Après les pluies d'hier à Doha, les quarts de finale ont été reportés à ce vendredi matin avant les demi-finales cet après-midi. Pour notre consultant Rodolphe Gilbert, ancien joueur professionnel classé 61ème mondial, n'importe quel joueur professionnel est capable d'enchaîner deux matches dans la journée.

"A titre personnel, ça m'est déjà arrivé de disputer trois matches dans la même journée. Les joueurs français par exemple ont l'habitude de jouer plusieurs matches par jour dans les tournois nationaux. C'est fréquent ! Evidemment, cela a une influence si on joue deux matches de trois heures le samedi et encore deux autres le dimanche. Mais sur le circuit ATP, il y a beaucoup de joueurs qui jouent en simple et en double donc déjà cela leur arrive régulièrement de jouer deux matches dans la journée. C'est donc une habitude pour les joueurs pro de retourner une seconde fois sur les courts même si le double est moins fatiguant que le simple. Tenir deux matches dans la journée, vu comment ils sont entraînés aujourd'hui, il n'y a aucun problème. Pour moi, le fait de rejouer un deuxième match ne va pas influer sur le résultat. Après, il faut tempérer l'analyse par rapport aux conditions. S'il fait 40 degrés et que le premier match dure trois heures, c'est forcément compliqué de rejouer l'après-midi."

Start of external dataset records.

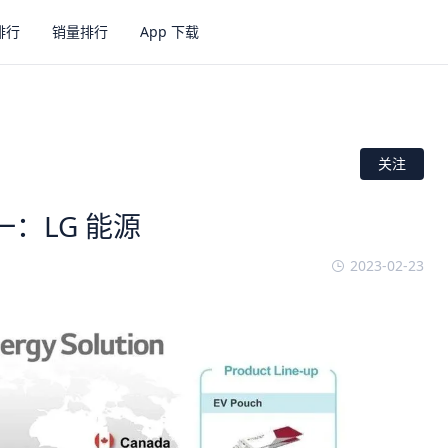
排行
销量排行
App 下载
关注
：LG 能源
2023-02-23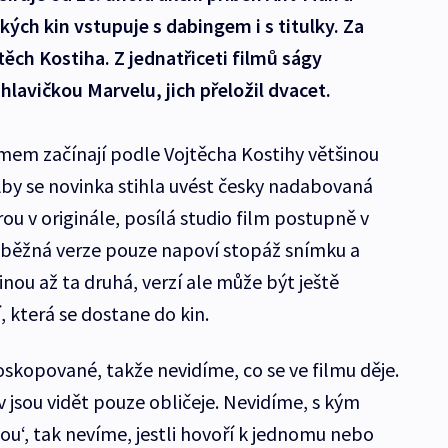
ch kin vstupuje s dabingem i s titulky. Za
těch Kostiha. Z jednatřiceti filmů ságy
hlavičkou Marvelu, jich přeložil dvacet.
mem začínají podle Vojtěcha Kostihy většinou
Aby se novinka stihla uvést česky nadabovaná
u v originále, posílá studio film postupně v
edběžná verze pouze napoví stopáž snímku a
inou až ta druhá, verzí ale může být ještě
í, která se dostane do kin.
skopované, takže nevidíme, co se ve filmu děje.
v jsou vidět pouze obličeje. Nevidíme, s kým
you‘, tak nevíme, jestli hovoří k jednomu nebo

"Les joueurs sont capables de jouer au tennis en étant fatigués. On l'a vu avec Medvedev, Rublev ou Ramos la saison dernière. Si on compense par du mental, du relâchement et un jeu simple et rigoureux, on peut produire du bon tennis en étant fatigué. J'ai en mémoire un joueur qui faisait très ça, c'était Pete Sampras. Plusieurs fois, je l'ai vu s'en sortir dans un 5ème alors qu'il était carbonisé parce qu'il se focalisait sur l'essentiel et arrivait à saisir les moindres chances, à jouer relâché et prendre des risques."

"Aujourd'hui, les joueurs sont capables de tenir 5 heures sur le court en Grand Chelem. Ils sont donc bien capables de jouer deux matches de 2 heures ou plus dans la même journée sans que ça puisse influer sur le niveau. Je ne crois pas que les joueurs se posent la question ou s'inquiètent de devoir jouer deux matchs dans la même journée. La question se pose en revanche le lendemain si on a joué deux matches de trois heures la veille, ça c'est sur."

"Après, si le joueur râle sur chaque point, jette ses raquettes, s'énerve. Forcément, cela aura un impact. Dans un tel contexte, il faut être capable de conserver un maximum d'influx nerveux. Cela favorise donc les joueurs plus posés, calmes. Parmi les personnes qui suivent Tennis Break News, il doit y avoir certainement des joueurs qui disputent des tournois, eux il savent qu'on peut jouer deux matches dans la journée. C'est d'ailleurs un problème que je peux aujourd'hui à titre personnel. A 50 ans, on récupère moins vite qu'à 20 ou 30 ans. Et quand j'affronte des jeunes, ça se ressent."

"Sinon par rapport aux conditions de jeu, il a beaucoup plu à Doha depuis hier. Les conditions de jeu vont être lourdes et lentes aujourd'hui. La balle va être remplie d'humidité. La température est importante en tennis. Là il va faire plus frais aujourd'hui et ça va ralentir les conditions de jeu. En terme de dépense énergétique, ce n'est pas la même chose. C'est plus facile du coup lorsqu'il fait plus frais d'enchaîner deux matches."